Canned sardines make good mink bait, and the sardine oil is good to mix with the scent in the scent bottle. Skunk scent and feathers attract and allay suspicions of all bird eating animals.


CHAPTER VI.
PLACES TO SET.

There is one place on my line of traps where I have caught six mink, says an Iowa trapper. I have no doubt but what this particular place is on their regular crossing place in going from one stream to another. I have a few good places but they do not equal this one. At these particular places I do not remove my traps during the entire trapping season. I find a man gets fooled quite easy at times by putting in traps at places that look extra good, when, in fact, it proves to be no good at all for mink. I often read of trappers who say to set traps at hollow trees, in hollow logs, and every place where a mink is liable to go. Well, a mink is liable to go any place. Also just as liable not to go, too. Now if you should place a trap in all these places you would have traps strung all over creation.

INSTRUCTION: Please continue the mink-trapping passage from its last sentence.

GIVEN INFORMATION:
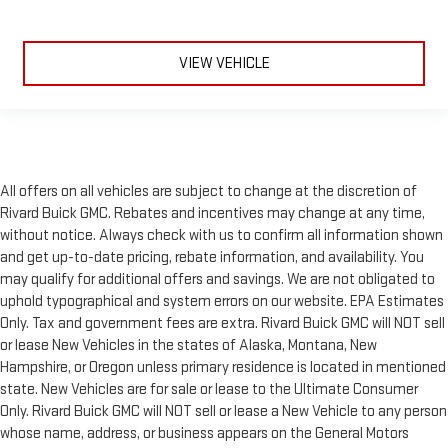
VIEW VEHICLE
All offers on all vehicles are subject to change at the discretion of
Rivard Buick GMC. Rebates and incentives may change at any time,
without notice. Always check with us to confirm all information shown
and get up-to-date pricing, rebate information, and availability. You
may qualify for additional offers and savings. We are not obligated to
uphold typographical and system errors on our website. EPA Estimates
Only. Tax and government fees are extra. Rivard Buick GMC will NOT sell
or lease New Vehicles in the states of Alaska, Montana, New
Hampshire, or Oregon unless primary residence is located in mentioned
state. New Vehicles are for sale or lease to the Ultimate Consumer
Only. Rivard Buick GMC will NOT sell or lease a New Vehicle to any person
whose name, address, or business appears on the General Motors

YOUR RESPONSE:
In my locality after a mink leaves a ditch or stream you cannot tell what direction he will go. Perhaps he will start across some farmer's field down between two rows of corn. Now I expect some of these nights Mr. Mink is going to take a run down through Farmer Jones' cornfield. He is liable to. Shall I place a trap between every row of corn? In my locality with snow on the ground they travel through fields more than any other place. I will tell you boys, I have three pet sets that I use, and which I stay just as close to the streams with as I possibly can, for the condition of the weather is such at most times that it would not pay to change the location of traps.

Some trappers will tell you that if a mink will throw his scent where he is caught you will get another one soon at the same place. Well I do not believe it, except from the female at mating time. I think when an animal throws a scent it is a danger signal.

Many trappers have told me that a warm night was the night to catch mink, because that was the time they ran most. That don't go with me either. It is just because mink can smell bait better on a warm night, as the old trappers around here hardly ever set without bait, and think it is a wonder that I can catch mink without bait. In fact, mink run well on cold and disagreeable nights, just as well as on warm nights. I make it a point to have my traps in the very best condition previous to a change in the weather, no matter what the change may bring, there will be lots of mink on the move during the change.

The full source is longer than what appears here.